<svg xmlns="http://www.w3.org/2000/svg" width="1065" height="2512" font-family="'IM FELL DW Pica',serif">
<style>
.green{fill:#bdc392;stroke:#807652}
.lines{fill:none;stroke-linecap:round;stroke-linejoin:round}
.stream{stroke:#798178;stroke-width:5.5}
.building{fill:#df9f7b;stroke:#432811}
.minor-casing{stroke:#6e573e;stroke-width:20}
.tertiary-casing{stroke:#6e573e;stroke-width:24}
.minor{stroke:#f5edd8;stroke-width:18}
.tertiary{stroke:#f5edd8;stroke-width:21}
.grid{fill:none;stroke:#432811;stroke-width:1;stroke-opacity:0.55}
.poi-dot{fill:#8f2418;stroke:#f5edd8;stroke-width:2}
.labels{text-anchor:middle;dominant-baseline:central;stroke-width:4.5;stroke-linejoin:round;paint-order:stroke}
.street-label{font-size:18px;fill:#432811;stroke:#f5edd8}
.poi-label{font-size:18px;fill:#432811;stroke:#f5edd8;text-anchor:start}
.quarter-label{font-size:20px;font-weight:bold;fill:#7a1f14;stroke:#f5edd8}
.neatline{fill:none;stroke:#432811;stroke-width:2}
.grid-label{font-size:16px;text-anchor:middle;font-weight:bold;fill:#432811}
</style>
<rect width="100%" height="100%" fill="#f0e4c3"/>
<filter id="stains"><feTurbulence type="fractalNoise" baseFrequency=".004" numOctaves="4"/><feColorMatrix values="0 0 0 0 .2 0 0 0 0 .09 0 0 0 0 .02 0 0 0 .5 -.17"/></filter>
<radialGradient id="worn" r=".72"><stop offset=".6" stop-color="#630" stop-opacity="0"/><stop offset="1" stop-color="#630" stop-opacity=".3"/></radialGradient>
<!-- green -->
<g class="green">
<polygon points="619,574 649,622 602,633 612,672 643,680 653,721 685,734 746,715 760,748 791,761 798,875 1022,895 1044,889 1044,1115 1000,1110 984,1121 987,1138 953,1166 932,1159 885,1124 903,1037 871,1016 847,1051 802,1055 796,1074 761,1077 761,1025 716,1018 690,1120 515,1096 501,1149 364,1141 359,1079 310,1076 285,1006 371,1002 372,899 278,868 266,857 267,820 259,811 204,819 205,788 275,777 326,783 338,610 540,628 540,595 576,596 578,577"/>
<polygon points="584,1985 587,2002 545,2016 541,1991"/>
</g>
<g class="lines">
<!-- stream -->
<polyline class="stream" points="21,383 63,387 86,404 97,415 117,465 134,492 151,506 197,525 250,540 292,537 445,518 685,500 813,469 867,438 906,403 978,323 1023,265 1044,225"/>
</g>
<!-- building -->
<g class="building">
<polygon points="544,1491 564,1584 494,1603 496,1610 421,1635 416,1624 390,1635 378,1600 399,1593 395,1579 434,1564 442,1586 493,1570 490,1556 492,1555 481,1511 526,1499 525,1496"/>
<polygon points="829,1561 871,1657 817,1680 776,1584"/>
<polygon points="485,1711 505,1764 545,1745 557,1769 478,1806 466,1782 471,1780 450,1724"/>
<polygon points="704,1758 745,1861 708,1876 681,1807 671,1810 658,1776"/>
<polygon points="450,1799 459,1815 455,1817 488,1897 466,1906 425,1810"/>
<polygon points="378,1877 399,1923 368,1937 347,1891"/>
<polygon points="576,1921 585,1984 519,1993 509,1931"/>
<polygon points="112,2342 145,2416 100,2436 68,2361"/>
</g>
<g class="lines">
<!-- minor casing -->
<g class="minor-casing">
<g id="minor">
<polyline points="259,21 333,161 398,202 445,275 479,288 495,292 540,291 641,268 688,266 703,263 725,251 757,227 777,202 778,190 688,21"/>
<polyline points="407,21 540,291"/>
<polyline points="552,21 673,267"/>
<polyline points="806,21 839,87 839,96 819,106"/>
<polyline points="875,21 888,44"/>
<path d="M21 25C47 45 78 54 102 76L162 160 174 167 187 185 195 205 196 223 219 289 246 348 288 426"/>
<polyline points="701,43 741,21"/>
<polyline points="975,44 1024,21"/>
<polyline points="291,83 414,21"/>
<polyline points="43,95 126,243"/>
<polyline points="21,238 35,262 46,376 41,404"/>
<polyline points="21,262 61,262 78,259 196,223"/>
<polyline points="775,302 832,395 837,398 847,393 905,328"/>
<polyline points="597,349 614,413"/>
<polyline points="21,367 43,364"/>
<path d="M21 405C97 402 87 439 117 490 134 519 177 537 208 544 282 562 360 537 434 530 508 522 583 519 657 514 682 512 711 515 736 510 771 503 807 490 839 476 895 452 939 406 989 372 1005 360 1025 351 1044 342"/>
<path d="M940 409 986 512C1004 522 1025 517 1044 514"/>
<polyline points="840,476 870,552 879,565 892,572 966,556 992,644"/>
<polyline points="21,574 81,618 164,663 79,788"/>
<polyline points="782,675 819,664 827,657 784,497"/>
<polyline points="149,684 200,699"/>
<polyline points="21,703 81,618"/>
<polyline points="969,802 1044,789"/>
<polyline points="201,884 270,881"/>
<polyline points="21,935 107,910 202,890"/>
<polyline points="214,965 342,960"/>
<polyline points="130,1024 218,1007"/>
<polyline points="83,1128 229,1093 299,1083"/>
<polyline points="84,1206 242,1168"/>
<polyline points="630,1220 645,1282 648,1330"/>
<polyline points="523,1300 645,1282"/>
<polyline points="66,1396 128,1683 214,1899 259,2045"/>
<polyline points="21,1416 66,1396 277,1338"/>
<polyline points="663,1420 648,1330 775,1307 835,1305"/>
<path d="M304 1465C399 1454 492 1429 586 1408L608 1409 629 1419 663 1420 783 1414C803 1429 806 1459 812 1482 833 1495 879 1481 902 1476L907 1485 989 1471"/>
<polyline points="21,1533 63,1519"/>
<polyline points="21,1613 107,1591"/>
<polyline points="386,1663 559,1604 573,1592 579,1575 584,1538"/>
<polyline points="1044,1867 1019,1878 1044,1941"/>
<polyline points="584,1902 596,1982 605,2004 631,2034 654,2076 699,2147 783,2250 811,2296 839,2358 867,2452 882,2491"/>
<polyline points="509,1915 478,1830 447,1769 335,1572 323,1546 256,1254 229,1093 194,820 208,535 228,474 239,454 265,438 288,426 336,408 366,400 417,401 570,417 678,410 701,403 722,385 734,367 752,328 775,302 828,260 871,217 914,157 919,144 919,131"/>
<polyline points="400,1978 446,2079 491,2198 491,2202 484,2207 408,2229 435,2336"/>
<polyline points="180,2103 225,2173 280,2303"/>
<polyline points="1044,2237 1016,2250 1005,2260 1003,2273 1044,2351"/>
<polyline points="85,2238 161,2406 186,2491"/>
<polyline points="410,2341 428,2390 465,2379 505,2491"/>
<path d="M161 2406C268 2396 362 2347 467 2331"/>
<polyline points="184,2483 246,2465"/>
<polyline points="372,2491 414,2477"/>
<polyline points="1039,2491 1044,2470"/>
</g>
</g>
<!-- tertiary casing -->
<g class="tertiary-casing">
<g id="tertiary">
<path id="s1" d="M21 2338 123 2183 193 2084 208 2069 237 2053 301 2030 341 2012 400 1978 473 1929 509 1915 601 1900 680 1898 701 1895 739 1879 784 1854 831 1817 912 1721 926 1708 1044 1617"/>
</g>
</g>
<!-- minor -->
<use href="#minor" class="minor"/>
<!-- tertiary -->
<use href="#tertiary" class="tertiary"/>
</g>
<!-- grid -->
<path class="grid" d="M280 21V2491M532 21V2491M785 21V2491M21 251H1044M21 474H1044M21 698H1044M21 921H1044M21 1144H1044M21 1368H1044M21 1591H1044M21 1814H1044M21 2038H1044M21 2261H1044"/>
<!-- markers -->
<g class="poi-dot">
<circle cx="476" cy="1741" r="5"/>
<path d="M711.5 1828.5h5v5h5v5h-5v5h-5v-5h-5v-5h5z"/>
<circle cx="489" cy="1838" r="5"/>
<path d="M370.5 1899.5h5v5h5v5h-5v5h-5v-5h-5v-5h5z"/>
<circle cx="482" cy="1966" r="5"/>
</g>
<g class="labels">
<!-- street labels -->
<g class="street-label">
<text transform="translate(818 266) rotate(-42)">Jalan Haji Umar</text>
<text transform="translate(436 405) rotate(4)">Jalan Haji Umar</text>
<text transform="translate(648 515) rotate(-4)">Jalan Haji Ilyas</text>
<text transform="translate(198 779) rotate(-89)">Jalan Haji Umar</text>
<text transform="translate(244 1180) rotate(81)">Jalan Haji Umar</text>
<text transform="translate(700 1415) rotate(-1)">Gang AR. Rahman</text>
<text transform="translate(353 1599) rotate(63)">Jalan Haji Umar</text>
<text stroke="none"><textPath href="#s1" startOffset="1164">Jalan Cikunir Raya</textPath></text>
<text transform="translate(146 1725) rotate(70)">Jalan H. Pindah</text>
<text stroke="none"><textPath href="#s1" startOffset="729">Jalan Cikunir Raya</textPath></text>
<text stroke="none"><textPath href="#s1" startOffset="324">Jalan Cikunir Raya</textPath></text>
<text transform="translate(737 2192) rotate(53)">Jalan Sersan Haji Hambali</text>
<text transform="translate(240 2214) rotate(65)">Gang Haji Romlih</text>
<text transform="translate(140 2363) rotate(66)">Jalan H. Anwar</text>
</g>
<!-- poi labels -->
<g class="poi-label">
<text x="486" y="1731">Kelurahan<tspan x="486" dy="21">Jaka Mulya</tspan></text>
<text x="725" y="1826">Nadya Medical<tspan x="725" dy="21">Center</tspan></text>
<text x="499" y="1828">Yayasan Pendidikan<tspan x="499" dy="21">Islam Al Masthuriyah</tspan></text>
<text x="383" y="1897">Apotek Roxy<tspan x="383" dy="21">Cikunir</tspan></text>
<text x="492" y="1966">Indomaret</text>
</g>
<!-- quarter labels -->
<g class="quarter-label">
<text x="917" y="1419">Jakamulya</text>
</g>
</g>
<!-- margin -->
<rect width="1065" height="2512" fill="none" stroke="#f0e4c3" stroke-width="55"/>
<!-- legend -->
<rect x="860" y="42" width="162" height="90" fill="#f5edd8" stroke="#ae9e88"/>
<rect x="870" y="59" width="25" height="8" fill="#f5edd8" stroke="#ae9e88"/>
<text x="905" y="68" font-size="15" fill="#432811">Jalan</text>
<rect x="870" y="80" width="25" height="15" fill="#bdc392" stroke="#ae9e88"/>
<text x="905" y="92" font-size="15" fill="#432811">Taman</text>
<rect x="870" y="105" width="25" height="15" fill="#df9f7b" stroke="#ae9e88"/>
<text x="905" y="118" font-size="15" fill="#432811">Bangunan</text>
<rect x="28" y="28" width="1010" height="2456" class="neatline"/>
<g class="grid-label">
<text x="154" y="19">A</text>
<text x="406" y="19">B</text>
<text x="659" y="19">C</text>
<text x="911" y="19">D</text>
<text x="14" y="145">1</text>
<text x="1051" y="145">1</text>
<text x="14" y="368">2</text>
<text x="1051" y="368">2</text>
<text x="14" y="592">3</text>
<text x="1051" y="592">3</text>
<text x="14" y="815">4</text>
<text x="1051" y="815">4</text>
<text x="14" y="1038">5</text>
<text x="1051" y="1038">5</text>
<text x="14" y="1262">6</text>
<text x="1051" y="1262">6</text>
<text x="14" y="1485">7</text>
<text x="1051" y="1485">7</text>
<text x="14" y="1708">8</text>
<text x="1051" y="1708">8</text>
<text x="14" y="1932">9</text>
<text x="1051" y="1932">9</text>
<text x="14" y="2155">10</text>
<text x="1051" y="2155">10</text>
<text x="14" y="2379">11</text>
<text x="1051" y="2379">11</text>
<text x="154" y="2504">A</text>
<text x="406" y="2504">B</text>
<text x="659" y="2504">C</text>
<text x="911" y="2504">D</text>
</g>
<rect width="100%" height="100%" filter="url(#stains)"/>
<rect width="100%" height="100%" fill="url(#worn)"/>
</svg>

**Assignment:** What lines in the data hold the word "round"? Return them.

**Answer box:**
.lines{fill:none;stroke-linecap:round;stroke-linejoin:round}
.labels{text-anchor:middle;dominant-baseline:central;stroke-width:4.5;stroke-linejoin:round;paint-order:stroke}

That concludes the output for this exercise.